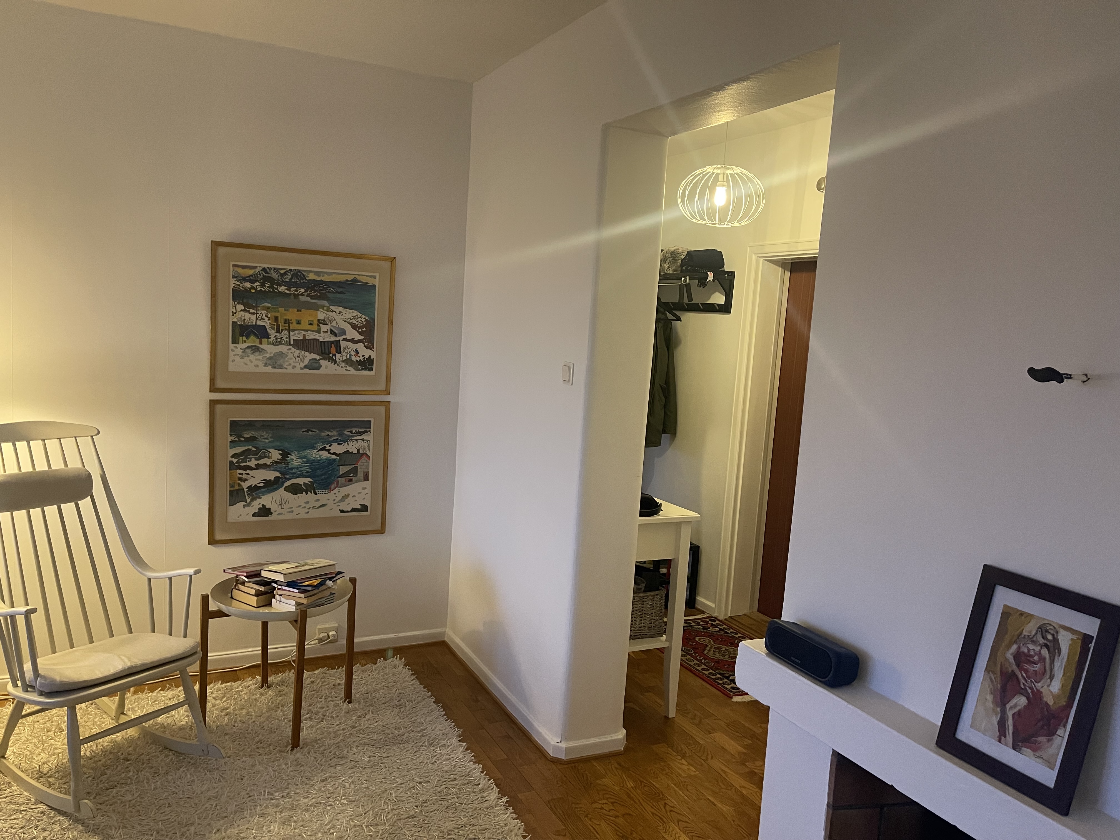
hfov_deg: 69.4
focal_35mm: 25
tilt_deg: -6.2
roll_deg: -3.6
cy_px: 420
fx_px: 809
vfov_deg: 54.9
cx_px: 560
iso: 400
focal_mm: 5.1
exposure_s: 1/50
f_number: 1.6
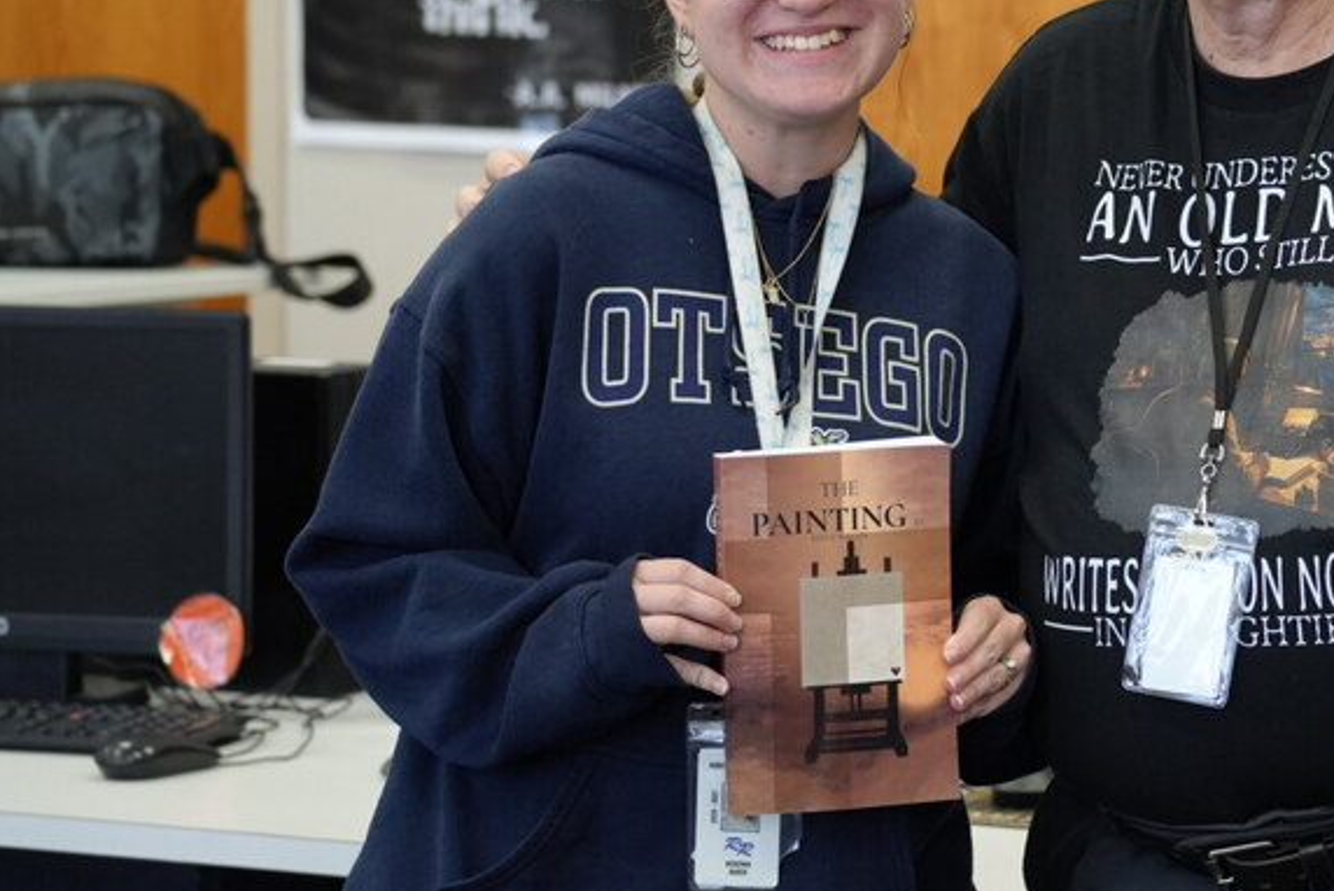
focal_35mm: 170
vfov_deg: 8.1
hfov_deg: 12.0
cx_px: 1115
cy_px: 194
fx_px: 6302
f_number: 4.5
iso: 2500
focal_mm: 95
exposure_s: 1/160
· · · · ·
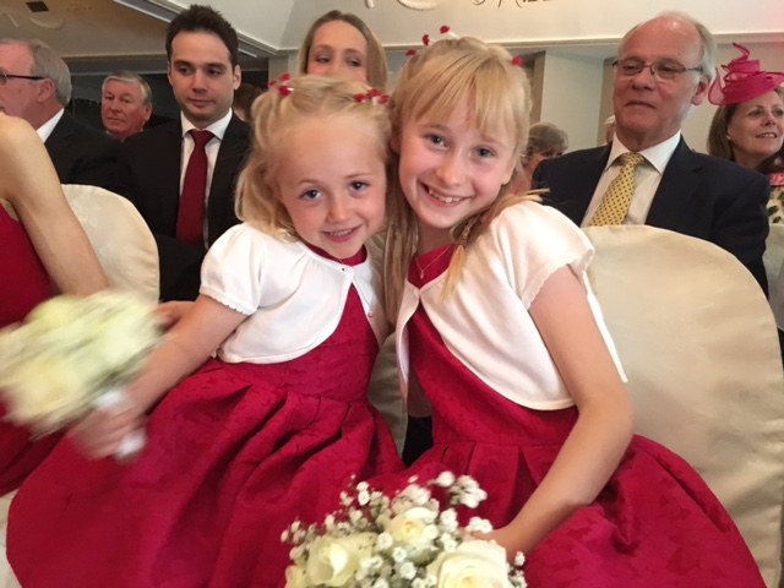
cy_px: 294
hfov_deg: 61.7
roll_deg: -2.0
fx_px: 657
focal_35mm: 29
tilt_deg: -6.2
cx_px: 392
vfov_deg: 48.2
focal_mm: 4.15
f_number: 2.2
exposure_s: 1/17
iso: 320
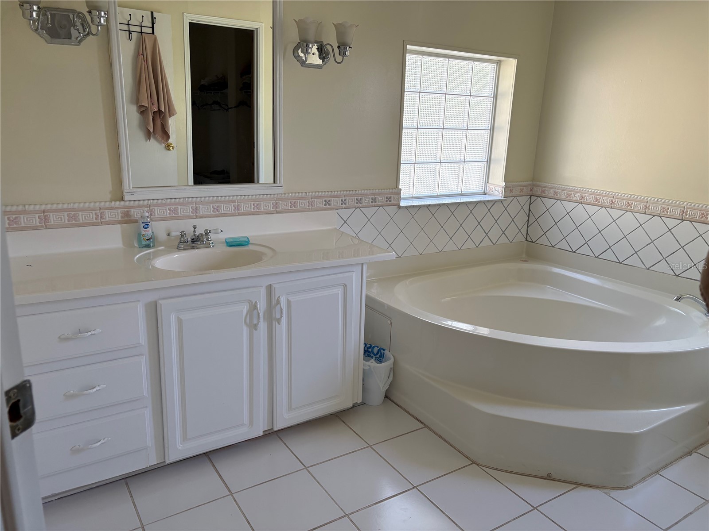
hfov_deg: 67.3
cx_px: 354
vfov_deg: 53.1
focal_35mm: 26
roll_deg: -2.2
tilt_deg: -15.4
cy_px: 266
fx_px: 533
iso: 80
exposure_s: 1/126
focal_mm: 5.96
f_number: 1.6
· · · · ·
■ **Instruction**
Reproduce the data above exactly, but only the lines from the one showing "hfov_deg: 69.4" through the one showing "exposure_s: 1/160", with both ends kept and the pictures left out.

■ **Completed exercise**
hfov_deg: 69.4
focal_35mm: 25
tilt_deg: -6.2
roll_deg: -3.6
cy_px: 420
fx_px: 809
vfov_deg: 54.9
cx_px: 560
iso: 400
focal_mm: 5.1
exposure_s: 1/50
f_number: 1.6
focal_35mm: 170
vfov_deg: 8.1
hfov_deg: 12.0
cx_px: 1115
cy_px: 194
fx_px: 6302
f_number: 4.5
iso: 2500
focal_mm: 95
exposure_s: 1/160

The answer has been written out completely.